__Your objective__. Arrange the data as a Markdown table with the columns Row and Line Text. Include only the lines from the beginning of the data through the line containing "ラを抽象化したリソースモデル」として理解するための", and leave out any blank lines.

[Data taken from a collection]
::::::::

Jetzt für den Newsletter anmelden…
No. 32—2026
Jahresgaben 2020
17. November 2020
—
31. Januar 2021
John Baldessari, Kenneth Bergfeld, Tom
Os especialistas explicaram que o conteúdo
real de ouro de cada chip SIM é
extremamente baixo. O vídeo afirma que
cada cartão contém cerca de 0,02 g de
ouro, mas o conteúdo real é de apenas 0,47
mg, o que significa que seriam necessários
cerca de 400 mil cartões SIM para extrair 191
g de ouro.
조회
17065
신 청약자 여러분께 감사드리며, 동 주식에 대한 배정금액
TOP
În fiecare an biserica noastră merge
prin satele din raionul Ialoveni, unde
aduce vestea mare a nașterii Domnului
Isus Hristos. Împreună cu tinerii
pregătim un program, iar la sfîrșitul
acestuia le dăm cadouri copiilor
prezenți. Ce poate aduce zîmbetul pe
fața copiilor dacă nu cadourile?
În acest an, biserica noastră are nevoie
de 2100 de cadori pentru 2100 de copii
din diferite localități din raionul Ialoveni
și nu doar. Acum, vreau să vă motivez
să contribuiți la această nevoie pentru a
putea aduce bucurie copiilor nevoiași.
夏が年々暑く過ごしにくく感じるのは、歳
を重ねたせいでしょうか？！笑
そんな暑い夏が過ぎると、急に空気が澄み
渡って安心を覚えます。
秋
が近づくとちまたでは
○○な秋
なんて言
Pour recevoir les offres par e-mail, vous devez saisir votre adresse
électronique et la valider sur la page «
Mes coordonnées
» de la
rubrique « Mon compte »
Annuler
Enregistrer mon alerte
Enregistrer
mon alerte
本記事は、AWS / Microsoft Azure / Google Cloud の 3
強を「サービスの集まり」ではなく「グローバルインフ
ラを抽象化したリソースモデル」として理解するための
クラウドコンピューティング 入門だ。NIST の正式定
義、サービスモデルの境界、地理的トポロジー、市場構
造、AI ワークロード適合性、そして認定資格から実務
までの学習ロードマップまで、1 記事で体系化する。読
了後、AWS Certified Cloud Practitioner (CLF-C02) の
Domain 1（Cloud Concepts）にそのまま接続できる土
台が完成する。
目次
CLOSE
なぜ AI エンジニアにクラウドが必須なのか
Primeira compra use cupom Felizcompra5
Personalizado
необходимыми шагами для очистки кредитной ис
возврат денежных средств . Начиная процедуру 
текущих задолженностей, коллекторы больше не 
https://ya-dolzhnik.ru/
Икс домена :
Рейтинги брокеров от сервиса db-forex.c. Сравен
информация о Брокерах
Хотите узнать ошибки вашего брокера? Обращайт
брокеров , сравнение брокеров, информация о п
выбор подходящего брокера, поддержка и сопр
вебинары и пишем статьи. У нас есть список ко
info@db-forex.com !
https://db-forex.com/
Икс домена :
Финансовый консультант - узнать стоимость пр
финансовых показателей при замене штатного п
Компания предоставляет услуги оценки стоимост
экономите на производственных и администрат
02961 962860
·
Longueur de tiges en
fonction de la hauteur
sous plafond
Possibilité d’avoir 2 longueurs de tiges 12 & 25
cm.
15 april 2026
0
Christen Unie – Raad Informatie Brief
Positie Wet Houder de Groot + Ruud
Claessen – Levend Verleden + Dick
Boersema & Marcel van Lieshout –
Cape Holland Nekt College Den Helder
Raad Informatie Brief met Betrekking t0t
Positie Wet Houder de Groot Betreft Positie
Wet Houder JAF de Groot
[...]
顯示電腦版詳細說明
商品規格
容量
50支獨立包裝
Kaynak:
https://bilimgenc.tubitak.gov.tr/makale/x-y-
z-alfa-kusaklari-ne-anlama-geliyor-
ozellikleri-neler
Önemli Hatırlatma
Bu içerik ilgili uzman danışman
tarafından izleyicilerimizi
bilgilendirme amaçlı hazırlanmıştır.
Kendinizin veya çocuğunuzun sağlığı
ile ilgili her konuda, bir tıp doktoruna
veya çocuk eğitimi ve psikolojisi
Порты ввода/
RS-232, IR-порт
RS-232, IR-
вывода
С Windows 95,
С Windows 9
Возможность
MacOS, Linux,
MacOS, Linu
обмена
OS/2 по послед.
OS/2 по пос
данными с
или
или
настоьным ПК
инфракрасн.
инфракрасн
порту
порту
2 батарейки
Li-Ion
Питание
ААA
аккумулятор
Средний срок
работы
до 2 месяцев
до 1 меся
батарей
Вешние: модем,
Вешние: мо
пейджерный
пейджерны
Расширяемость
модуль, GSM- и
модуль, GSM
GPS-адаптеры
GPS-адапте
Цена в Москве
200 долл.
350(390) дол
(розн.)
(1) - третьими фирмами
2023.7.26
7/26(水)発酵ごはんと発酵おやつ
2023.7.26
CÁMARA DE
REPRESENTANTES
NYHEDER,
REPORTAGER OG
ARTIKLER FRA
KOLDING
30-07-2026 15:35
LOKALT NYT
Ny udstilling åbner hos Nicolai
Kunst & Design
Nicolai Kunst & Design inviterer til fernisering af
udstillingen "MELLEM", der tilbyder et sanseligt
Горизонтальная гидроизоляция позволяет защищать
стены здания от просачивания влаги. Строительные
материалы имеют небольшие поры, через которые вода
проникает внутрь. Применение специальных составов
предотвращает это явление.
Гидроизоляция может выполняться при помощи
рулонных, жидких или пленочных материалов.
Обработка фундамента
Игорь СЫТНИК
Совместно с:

::::::::

__Response to the exercise__.
| Row | Line Text |
|---|---|
| 1 | Jetzt für den Newsletter anmelden… |
| 2 | No. 32—2026 |
| 3 | Jahresgaben 2020 |
| 4 | 17. November 2020 |
| 5 | — |
| 6 | 31. Januar 2021 |
| 7 | John Baldessari, Kenneth Bergfeld, Tom |
| 8 | Os especialistas explicaram que o conteúdo |
| 9 | real de ouro de cada chip SIM é |
| 10 | extremamente baixo. O vídeo afirma que |
| 11 | cada cartão contém cerca de 0,02 g de |
| 12 | ouro, mas o conteúdo real é de apenas 0,47 |
| 13 | mg, o que significa que seriam necessários |
| 14 | cerca de 400 mil cartões SIM para extrair 191 |
| 15 | g de ouro. |
| 16 | 조회 |
| 17 | 17065 |
| 18 | 신 청약자 여러분께 감사드리며, 동 주식에 대한 배정금액 |
| 19 | TOP |
| 20 | În fiecare an biserica noastră merge |
| 21 | prin satele din raionul Ialoveni, unde |
| 22 | aduce vestea mare a nașterii Domnului |
| 23 | Isus Hristos. Împreună cu tinerii |
| 24 | pregătim un program, iar la sfîrșitul |
| 25 | acestuia le dăm cadouri copiilor |
| 26 | prezenți. Ce poate aduce zîmbetul pe |
| 27 | fața copiilor dacă nu cadourile? |
| 28 | În acest an, biserica noastră are nevoie |
| 29 | de 2100 de cadori pentru 2100 de copii |
| 30 | din diferite localități din raionul Ialoveni |
| 31 | și nu doar. Acum, vreau să vă motivez |
| 32 | să contribuiți la această nevoie pentru a |
| 33 | putea aduce bucurie copiilor nevoiași. |
| 34 | 夏が年々暑く過ごしにくく感じるのは、歳 |
| 35 | を重ねたせいでしょうか？！笑 |
| 36 | そんな暑い夏が過ぎると、急に空気が澄み |
| 37 | 渡って安心を覚えます。 |
| 38 | 秋 |
| 39 | が近づくとちまたでは |
| 40 | ○○な秋 |
| 41 | なんて言 |
| 42 | Pour recevoir les offres par e-mail, vous devez saisir votre adresse |
| 43 | électronique et la valider sur la page « |
| 44 | Mes coordonnées |
| 45 | » de la |
| 46 | rubrique « Mon compte » |
| 47 | Annuler |
| 48 | Enregistrer mon alerte |
| 49 | Enregistrer |
| 50 | mon alerte |
| 51 | 本記事は、AWS / Microsoft Azure / Google Cloud の 3 |
| 52 | 強を「サービスの集まり」ではなく「グローバルインフ |
| 53 | ラを抽象化したリソースモデル」として理解するための |